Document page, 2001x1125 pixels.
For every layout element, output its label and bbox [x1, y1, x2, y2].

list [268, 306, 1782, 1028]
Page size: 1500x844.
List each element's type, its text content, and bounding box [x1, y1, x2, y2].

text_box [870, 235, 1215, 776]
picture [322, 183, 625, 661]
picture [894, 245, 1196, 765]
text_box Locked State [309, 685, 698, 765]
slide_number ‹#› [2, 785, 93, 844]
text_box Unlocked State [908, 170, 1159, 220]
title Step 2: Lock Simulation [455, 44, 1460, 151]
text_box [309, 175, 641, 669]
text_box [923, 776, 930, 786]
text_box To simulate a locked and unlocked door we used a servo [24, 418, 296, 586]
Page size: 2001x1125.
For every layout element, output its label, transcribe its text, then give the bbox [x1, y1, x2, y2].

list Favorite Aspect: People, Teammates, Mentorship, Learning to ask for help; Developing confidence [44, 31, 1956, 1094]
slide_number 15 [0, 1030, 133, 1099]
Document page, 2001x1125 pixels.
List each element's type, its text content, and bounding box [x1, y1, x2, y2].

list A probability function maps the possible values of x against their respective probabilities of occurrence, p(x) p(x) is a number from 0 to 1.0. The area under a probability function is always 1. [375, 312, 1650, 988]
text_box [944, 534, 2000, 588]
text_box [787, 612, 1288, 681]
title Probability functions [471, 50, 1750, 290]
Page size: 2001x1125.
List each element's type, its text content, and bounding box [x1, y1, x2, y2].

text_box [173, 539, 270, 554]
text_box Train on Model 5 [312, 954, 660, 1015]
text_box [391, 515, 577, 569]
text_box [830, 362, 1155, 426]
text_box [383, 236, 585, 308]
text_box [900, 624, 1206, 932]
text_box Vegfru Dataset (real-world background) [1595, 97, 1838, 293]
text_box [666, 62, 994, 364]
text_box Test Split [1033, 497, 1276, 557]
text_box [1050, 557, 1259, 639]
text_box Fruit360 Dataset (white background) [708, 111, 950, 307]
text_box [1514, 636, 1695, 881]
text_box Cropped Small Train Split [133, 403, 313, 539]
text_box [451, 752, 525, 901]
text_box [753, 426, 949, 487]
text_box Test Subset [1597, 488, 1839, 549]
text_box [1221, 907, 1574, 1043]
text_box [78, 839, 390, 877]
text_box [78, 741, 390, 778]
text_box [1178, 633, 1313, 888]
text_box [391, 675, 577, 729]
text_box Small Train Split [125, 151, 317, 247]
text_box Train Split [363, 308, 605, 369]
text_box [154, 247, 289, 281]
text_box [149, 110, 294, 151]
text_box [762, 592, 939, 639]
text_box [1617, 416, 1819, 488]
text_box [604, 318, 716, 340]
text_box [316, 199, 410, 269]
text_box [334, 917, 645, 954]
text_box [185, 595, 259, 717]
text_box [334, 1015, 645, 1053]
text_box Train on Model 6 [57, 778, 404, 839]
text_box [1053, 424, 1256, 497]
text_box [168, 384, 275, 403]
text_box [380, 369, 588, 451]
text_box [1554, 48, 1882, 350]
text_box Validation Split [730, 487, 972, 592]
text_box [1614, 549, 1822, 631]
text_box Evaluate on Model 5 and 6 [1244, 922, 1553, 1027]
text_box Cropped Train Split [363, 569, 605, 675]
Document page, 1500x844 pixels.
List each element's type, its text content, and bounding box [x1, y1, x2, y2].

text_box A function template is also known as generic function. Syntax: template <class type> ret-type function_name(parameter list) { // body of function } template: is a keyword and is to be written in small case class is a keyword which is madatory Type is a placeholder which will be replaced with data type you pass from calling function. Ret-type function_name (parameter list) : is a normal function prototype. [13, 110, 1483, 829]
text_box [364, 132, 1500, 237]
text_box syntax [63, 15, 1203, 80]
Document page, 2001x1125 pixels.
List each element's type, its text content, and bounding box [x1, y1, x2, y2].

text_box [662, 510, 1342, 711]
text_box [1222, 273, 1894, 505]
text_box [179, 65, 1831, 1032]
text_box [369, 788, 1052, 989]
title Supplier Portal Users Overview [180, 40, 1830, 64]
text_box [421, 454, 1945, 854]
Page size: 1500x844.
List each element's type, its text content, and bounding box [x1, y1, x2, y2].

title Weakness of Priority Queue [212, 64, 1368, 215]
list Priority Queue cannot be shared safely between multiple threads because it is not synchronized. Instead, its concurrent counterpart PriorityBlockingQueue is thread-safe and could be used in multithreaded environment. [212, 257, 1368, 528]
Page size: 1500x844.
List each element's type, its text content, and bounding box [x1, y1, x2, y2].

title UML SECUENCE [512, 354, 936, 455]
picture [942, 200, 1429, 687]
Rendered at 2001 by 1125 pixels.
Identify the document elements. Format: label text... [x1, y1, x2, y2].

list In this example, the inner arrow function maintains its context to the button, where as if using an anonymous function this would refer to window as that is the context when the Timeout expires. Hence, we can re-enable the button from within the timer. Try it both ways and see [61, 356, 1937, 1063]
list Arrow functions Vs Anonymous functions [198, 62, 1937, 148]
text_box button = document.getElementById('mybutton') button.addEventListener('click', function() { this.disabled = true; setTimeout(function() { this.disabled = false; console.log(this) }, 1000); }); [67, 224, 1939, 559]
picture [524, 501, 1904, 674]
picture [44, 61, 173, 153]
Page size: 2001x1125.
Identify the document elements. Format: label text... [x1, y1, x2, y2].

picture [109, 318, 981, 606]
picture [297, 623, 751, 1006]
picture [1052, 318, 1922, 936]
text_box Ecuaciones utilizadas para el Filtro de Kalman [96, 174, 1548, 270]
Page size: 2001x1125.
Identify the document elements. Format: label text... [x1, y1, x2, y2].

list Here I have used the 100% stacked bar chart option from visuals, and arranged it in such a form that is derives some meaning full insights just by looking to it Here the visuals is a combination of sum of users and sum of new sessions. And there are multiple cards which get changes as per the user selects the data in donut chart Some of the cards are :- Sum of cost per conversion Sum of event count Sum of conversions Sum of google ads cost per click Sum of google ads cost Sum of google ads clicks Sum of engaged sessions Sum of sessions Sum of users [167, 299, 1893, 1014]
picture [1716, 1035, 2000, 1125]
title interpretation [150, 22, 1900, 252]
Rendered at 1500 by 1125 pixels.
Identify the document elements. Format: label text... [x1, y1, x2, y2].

Work request:
Reproduce exactly the entries above, limited to the lines from the one with "text_box [369, 788, 1052, 989]" through the one with "Rendered at 2001 by 1125 pixels.", both included.

Output of the exercise:
text_box [369, 788, 1052, 989]
title Supplier Portal Users Overview [180, 40, 1830, 64]
text_box [421, 454, 1945, 854]
Page size: 1500x844.
List each element's type, its text content, and bounding box [x1, y1, x2, y2].

title Weakness of Priority Queue [212, 64, 1368, 215]
list Priority Queue cannot be shared safely between multiple threads because it is not synchronized. Instead, its concurrent counterpart PriorityBlockingQueue is thread-safe and could be used in multithreaded environment. [212, 257, 1368, 528]
Page size: 1500x844.
List each element's type, its text content, and bounding box [x1, y1, x2, y2].

title UML SECUENCE [512, 354, 936, 455]
picture [942, 200, 1429, 687]
Rendered at 2001 by 1125 pixels.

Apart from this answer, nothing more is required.